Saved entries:
--- START ---

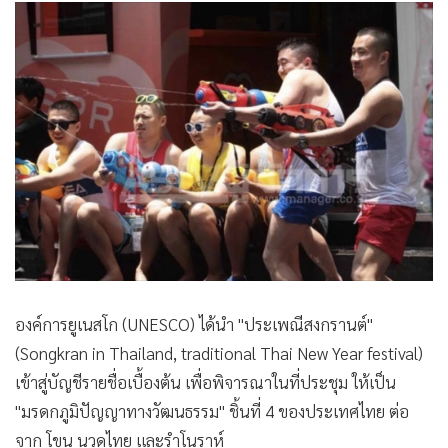
•
เกม
•
วิทยาศาสตร์
•
SMEs
•
หุ้น
•
อินโดจีน
•
กองทุนรวม
•
Celeb Online
•
Factcheck
•
ญี่ปุ่น
•
News1
องค์การยูเนสโก (UNESCO) ได้นำ "ประเพณีสงกรานต์"
•
Gotomanager
(Songkran in Thailand, traditional Thai New Year festival)
เข้าสู่บัญชีรายชื่อเบื้องต้น เพื่อพิจารณาในที่ประชุม ให้เป็น
"มรดกภูมิปัญญาทางวัฒนธรรม" ชิ้นที่ 4 ของประเทศไทย ต่อ
จาก โขน นวดไทย และรำโนราห์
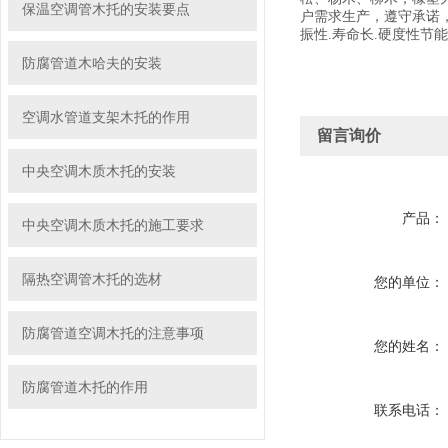
保温空调管木托的安装要点
户需求生产，遵守承诺
振性.寿命长.硬度性节
防腐管道木哈夫的安装
空调水管道支架木托的作用
留言询价
中央空调木质木托的安装
产品：
中央空调木质木托的施工要求
隔热空调管木托的选材
您的单位：
防腐管道空调木托的注意事项
您的姓名：
防腐管道木托的作用
联系电话：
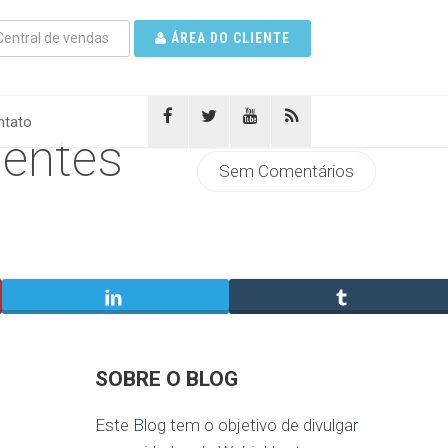
entral de vendas
ÁREA DO CLIENTE
tato
ientes
Sem Comentários
SOBRE O BLOG
Este Blog tem o objetivo de divulgar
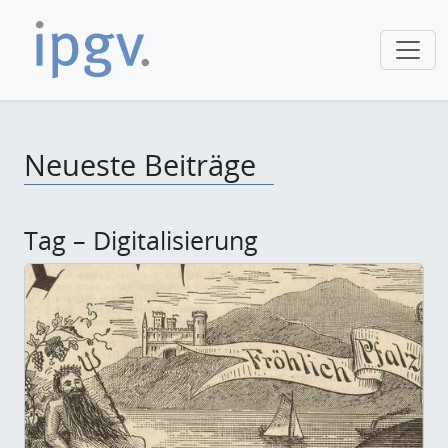
Neueste Beiträge
Tag – Digitalisierung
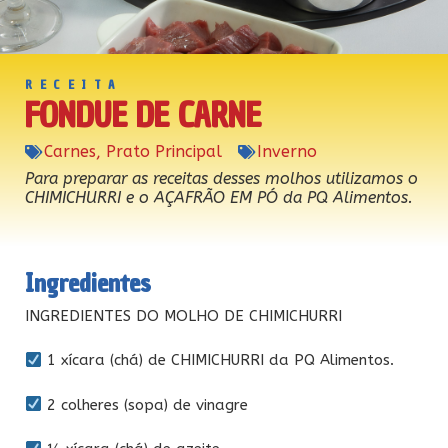
RECEITA
FONDUE DE CARNE
Carnes
,
Prato Principal
Inverno
Para preparar as receitas desses molhos utilizamos o
CHIMICHURRI e o AÇAFRÃO EM PÓ da PQ Alimentos.
Ingredientes
INGREDIENTES DO MOLHO DE CHIMICHURRI
1 xícara (chá) de CHIMICHURRI da PQ Alimentos.
2 colheres (sopa) de vinagre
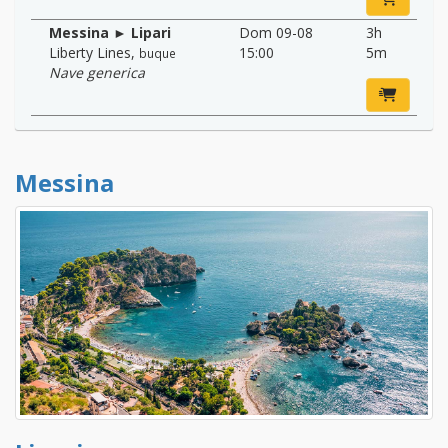
Messina ► Lipari
Dom 09-08
3h
Liberty Lines
,
15:00
5m
buque
Nave generica
Messina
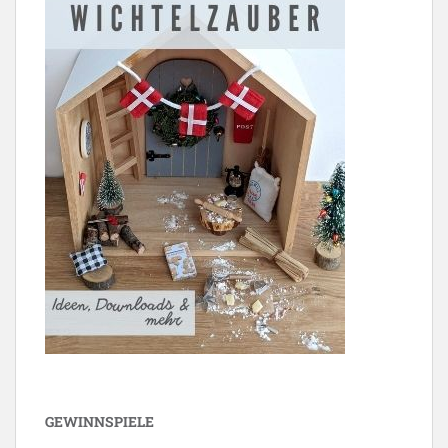
GEWINNSPIELE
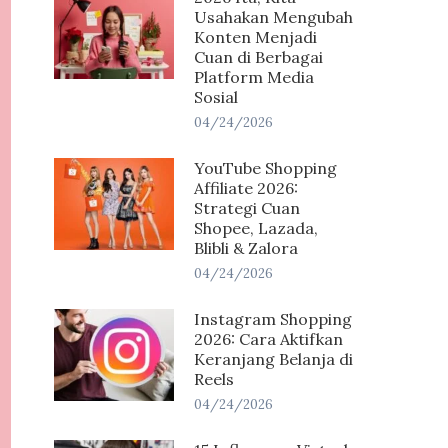
Usahakan Mengubah
Konten Menjadi
Cuan di Berbagai
Platform Media
Sosial
04/24/2026
YouTube Shopping
Affiliate 2026:
Strategi Cuan
Shopee, Lazada,
Blibli & Zalora
04/24/2026
Instagram Shopping
2026: Cara Aktifkan
Keranjang Belanja di
Reels
04/24/2026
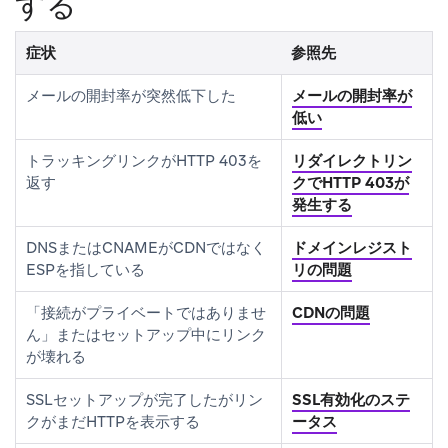
する
症状
参照先
メールの開封率が突然低下した
メールの開封率が
低い
トラッキングリンクがHTTP 403を
リダイレクトリン
返す
クでHTTP 403が
発生する
DNSまたはCNAMEがCDNではなく
ドメインレジスト
ESPを指している
リの問題
「接続がプライベートではありませ
CDNの問題
ん」またはセットアップ中にリンク
が壊れる
SSLセットアップが完了したがリン
SSL有効化のステ
クがまだHTTPを表示する
ータス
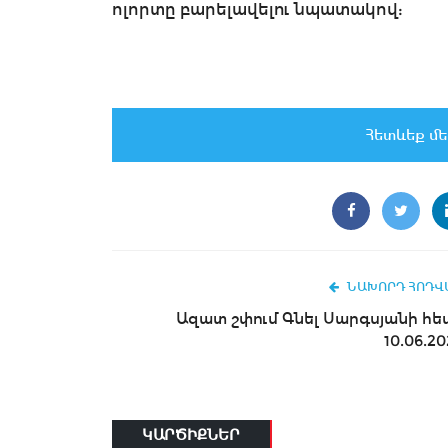
ոլորտը բարելավելու նպատակով:
Հետևեք մե
ՆԱԽՈՐԴ ՀՈԴՎ
Ազատ շփում Գնել Սարգսյանի հետ
10.06.20
ԿԱՐԾԻՔՆԵՐ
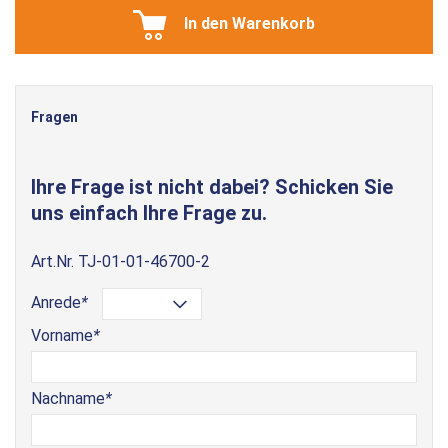
In den Warenkorb
Fragen
Ihre Frage ist nicht dabei? Schicken Sie
uns einfach Ihre Frage zu.
Art.Nr.
TJ-01-01-46700-2
Anrede
*
Vorname
*
Nachname
*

--- END ---

Exercise prompt
Give back exactly the lines from the first line of the data through the line with "4 ของประเทศไทย ต่อ", pictures excluded.

Answer space
•
เกม
•
วิทยาศาสตร์
•
SMEs
•
หุ้น
•
อินโดจีน
•
กองทุนรวม
•
Celeb Online
•
Factcheck
•
ญี่ปุ่น
•
News1
องค์การยูเนสโก (UNESCO) ได้นำ "ประเพณีสงกรานต์"
•
Gotomanager
(Songkran in Thailand, traditional Thai New Year festival)
เข้าสู่บัญชีรายชื่อเบื้องต้น เพื่อพิจารณาในที่ประชุม ให้เป็น
"มรดกภูมิปัญญาทางวัฒนธรรม" ชิ้นที่ 4 ของประเทศไทย ต่อ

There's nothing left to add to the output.